I don't know if it happened to you, but my router kept restarting by itself randomly. It works for a few hours and then restarts.

rhester72 · August 26, 2022, 11:55pm

Too new of a change to know yet, but I took a look at temps and they seemed literally the same with both performance and schedutil.

To be fair, my router is a router - that's it. It doesn't run any apps or services, so my load average and duty cycle tends to be very, very low.

pedroluizsro · August 27, 2022, 10:18pm

For me it's really restarting automatically without giving any logs, especially when the network is too demanding, like for example in a connection test.

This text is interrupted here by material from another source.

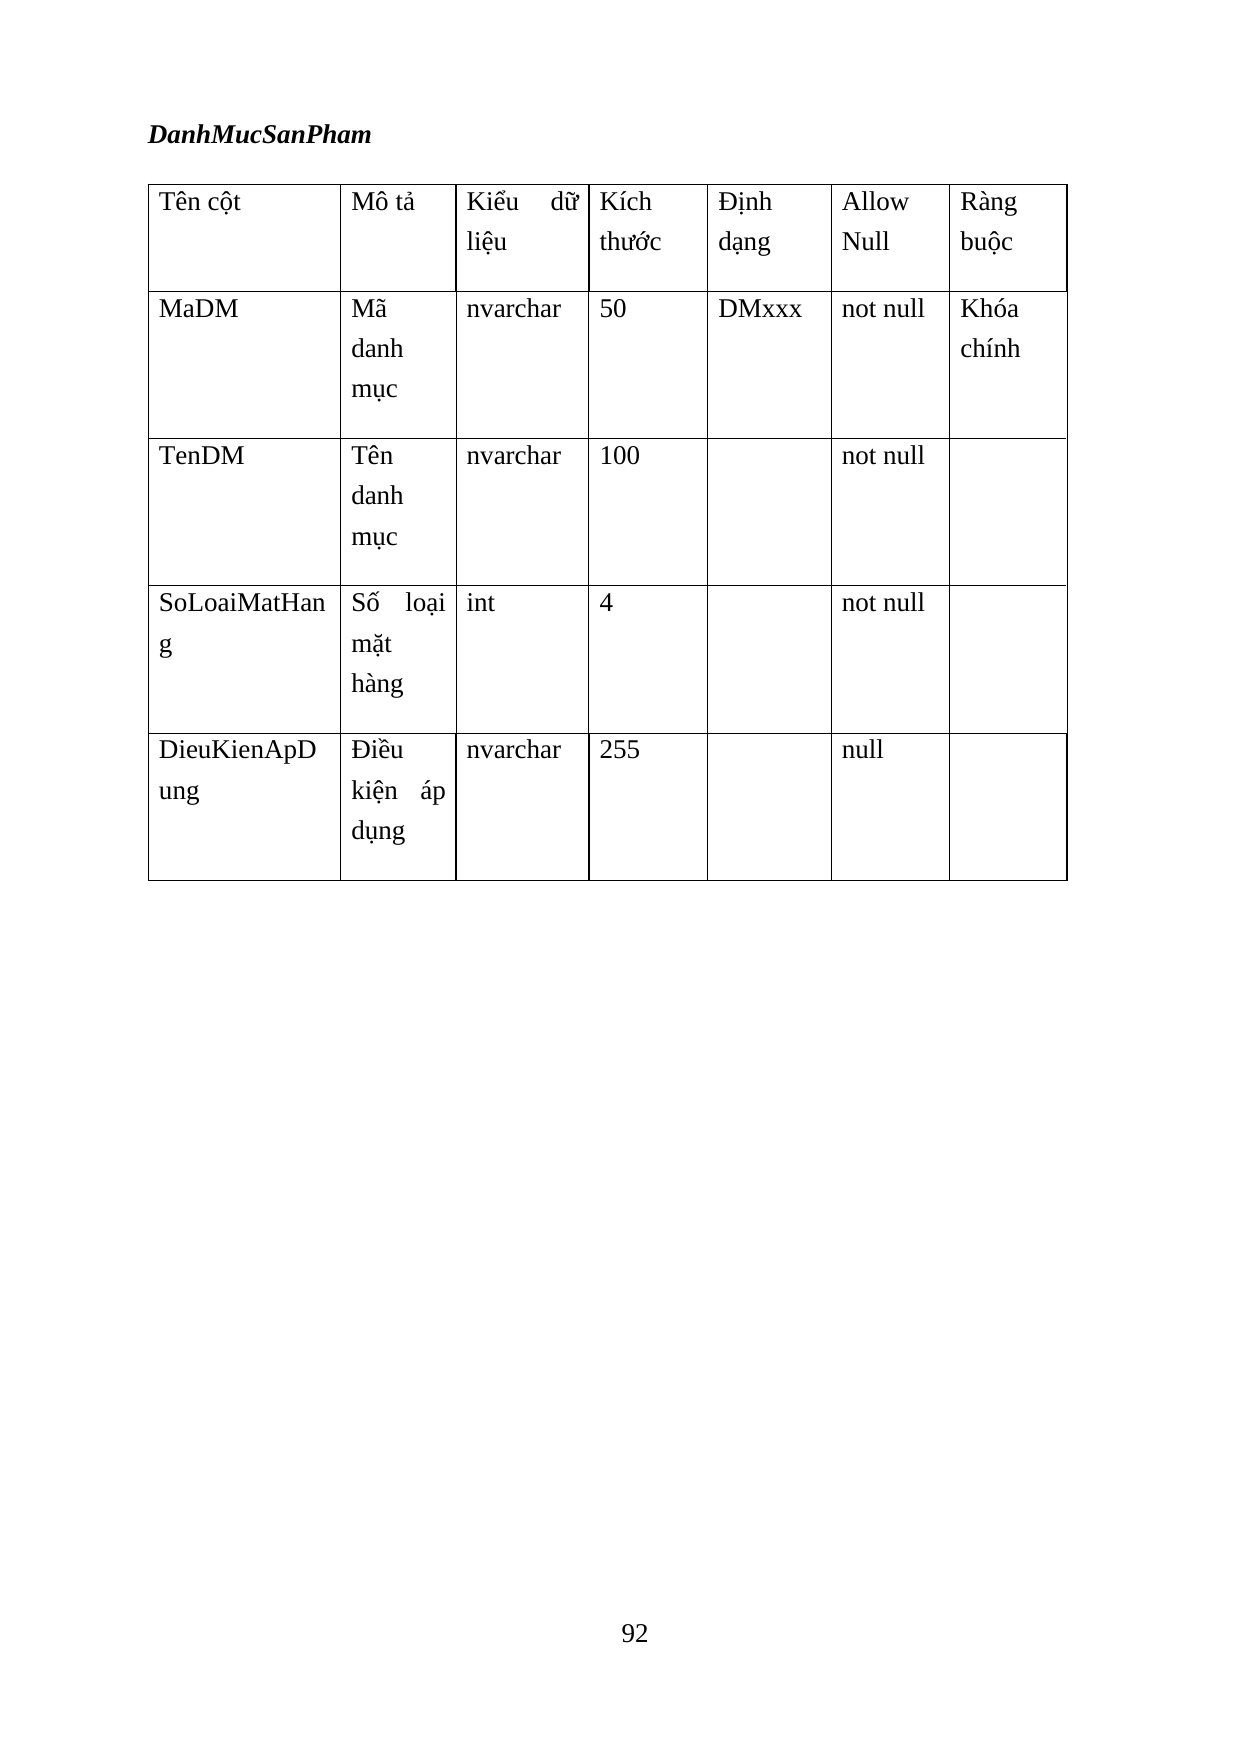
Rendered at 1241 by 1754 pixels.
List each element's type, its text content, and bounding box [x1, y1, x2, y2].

I'm going to try an improvement on my NanoPi, I'm going to put the firmware 22 as they reordered, but I'm going to wait for the arrival of a new sd card with an A2 rating and faster than the one I currently use. I'll see if there is any improvement after this replacement.

rhester72 · August 28, 2022, 12:25am

I imagine the issue is FriendlyWRT itself - would strongly advise migration to OpenWRT proper.

faser · August 28, 2022, 3:06am

Do you have proper cooling for your R4S?